▶ **Passage choisi**
Sayulita, Nayarit, Mexico. J’étais arrivé dans ce qui était autrefois un petit village de pêcheurs au bord de l’océan Pacifique. Aujourd’hui transformé en destination touristique pour Gringos, Sayulita se donne des airs de Thailande. Le village de Kuta à Bali, lui conquis par les surfeurs australiens, me vint à l’esprit comme un sosie quasi parfait malgré le contraste évident entre ces deux pays: Mexique et Indonésie. C’est là le triste sort réservé aux endroits trop facilement accessible par un vol de ligne au départ du pays de l’homme blanc, des billets plein les poches, à destination des plages de sable fin et autres escapades où l’on cherche à se sentir en vacances. Ce qui me poussa à y rester deux semaines, était néanmoins tout autre. J’étais venu pour sentir la force de l’océan et ses vagues majestueuses me pousser dans le dos, parvenir jusqu’au rivage et recommencer l’opération jusqu’à ce que l’ennui, une fois de plus, me pousse vers d’autres aventures.

Quelle ne fut donc pas ma déception lorsque, après un bus de nuit de 12 heures, j’atteignis finalement la plage pour y voir se dérouler les unes après les autres des vagues ne dépassant pas un mètre de haut. Pourtant, quelque chose m'y retint finalement plus longtemps que prévu.

Après quelques recherches, je découvris l’existence des deux plages plus au Sud où les vagues atteignent des hauteurs plus dignes de mes ambitions et se brisent avec grandeur grâce à un récif de corail jonché au fond de l’océan. Aussi, les prévisions annonçaient un fort “swell“ pour les prochains jours ce qui, sans aller dans les détails, est exactement ce dont l’océan a besoin pour former de grandes vagues. Après avoir refusé une offre de transport en voiture pour la modique somme de 50$ n’incluant même pas la location d’une planche de surf, je pris le bus local comme tout le monde (où disons plutôt comme ceux qui habitent par là). Deux malheureux billets de bus à 15 pesos chacun (1$) plus tard, je me retrouvai à Punta Mita.

▶ **Données**
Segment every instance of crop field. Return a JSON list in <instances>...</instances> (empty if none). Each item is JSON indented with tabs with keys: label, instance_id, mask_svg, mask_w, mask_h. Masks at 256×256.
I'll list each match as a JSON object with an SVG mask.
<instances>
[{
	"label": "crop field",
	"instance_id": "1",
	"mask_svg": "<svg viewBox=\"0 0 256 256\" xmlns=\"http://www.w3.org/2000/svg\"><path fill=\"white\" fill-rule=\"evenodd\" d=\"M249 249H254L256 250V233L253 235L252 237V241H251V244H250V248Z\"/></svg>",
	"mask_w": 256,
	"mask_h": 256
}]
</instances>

▶ **Consignes**
1. Dans le récit sur Sayulita, combien coûtait chacun des deux billets de bus pris pour rejoindre Punta Mita ?
2. Imprimez à l'identique toutes les lignes des enregistrements.
Le passage et les enregistrements proviennent de sources distinctes.

▶ **Exercice corrigé**
1. 15 pesos (1$).

2.
Segment every instance of crop field. Return a JSON list in <instances>...</instances> (empty if none). Each item is JSON indented with tabs with keys: label, instance_id, mask_svg, mask_w, mask_h. Masks at 256×256.
I'll list each match as a JSON object with an SVG mask.
<instances>
[{
	"label": "crop field",
	"instance_id": "1",
	"mask_svg": "<svg viewBox=\"0 0 256 256\" xmlns=\"http://www.w3.org/2000/svg\"><path fill=\"white\" fill-rule=\"evenodd\" d=\"M249 249H254L256 250V233L253 235L252 237V241H251V244H250V248Z\"/></svg>",
	"mask_w": 256,
	"mask_h": 256
}]
</instances>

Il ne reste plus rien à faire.